A few weeks ago, I got talking to a stranger in the flower section of the supermarket. She told me she was searching for hyacinths – a type of flower central to Persian New Year (Nowruz), celebrated on 20th March. Nowruz, she added, is an ancient festival that marks the beginning of spring and reminds us that no winter is eternal. It got me thinking that the tragic pandemic that we have had to live with for over a year, will also not last forever. 

This is already the predominant mindset in markets, with investors beginning to position themselves for a bright, post-pandemic future: A period of rebounding growth, with supportive central banks, ample liquidity and widespread benefits as expansive fiscal stimulus packages percolate into the real economy. 

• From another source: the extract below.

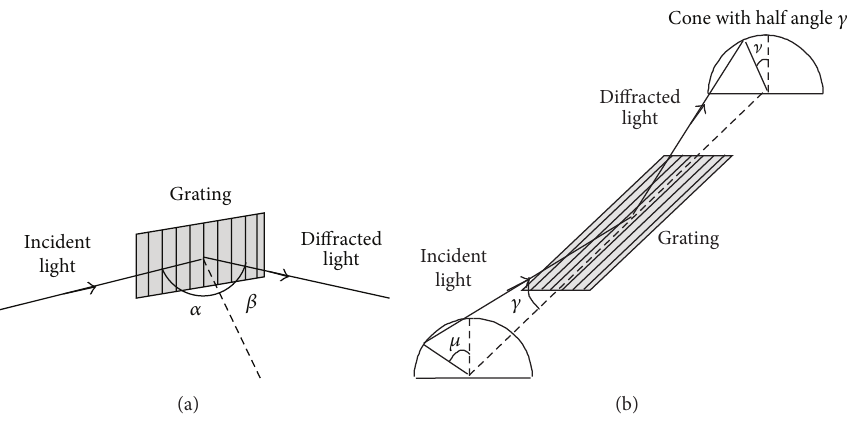
Figure 1: Reflection grating geometries: (a) classical-diffraction and (b) off-plane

Already, things are looking better than expected on the economic front – the OECD recently upgraded its 2021 global growth forecast to 5.6% (up 1.4%). Similarly, earnings revisions are positive in all regions, suggesting that corporate profitability should trend upwards. 

Better growth prospects have also led to higher inflation expectations and higher yields. While higher yields are causing (and could continue to cause) volatility for equities, we do not think it will derail them; the reason being that they are a reflection of better growth prospects and higher (but not too high) inflation. We believe that longer-term rates are moving up for good reasons and even if they are higher they are not “high”. As such, we carry an overweight on equities, and an underweight on safer assets, like government bonds.

Different speeds of recovery

Certain regions, like the US and China, appear closer to the light at the end of the tunnel than others, and in our equity allocation, we are more active in those places, where the reopening and recovery narrative is strongest. 

The OECD expects the US to grow 6.5% this year while monetary policy looks set to remain accommodative. Despite rising inflation expectations, the Federal Reserve has said it will not hike rates until at least 2024, while it has no plans to taper its monthly bond purchases worth $120bn. This, alongside an efficient vaccine drive, plus a new burst of fiscal stimulus worth $1.9 trillion, should allow wider economic re-engagement in the Spring, with US households now better-off financially than they were prior to the crisis. This sets a benign tone for equities, however, sector and style will be crucial. We believe that pandemic high-flyers will take a backseat for now, with more cyclical sectors moving to the forefront; Materials, Industrials and Consumer Discretionary. We have also implemented a value tilt in our US allocation, a style supported by stronger growth and rising yields.

China is an economic outlier, that has benefitted from the quick containment of the virus. The Chinese government is targeting 6% growth this year, while the OECD estimates 7.8%. For now, inflation risk is controlled, largely due to falling pork prices, rendering current monetary policy appropriate. 

Despite having increased our exposure modestly as of late, we are neutral on Europe for the time being, a region where the vaccination campaign is markedly slower. Various European countries still have movement restrictions in place and consumer sentiment is depressed. However, as the title says, no Winter lasts forever and Europe’s day will come. Europe is home to a concentration of value stocks and we believe that as inflation expectations and bond yields rise gradually, value will play catch-up with growth – a trend that is already prominent in the US. For now, the problem is that the earnings outlook is very much dependent upon vaccines and the reopening timeline.

The hyacinths (or sonbol in Persian) represent Spring and should be laid on the Nowruz table with six other items, all beginning with the letter “s”. One of those other items is serkeh, meaning vinegar, which represents patience. It seems that in Europe, we are going to need a little bit more of that than in other regions, but as investors, we can look further afield in order to begin benefitting from the reopening theme today.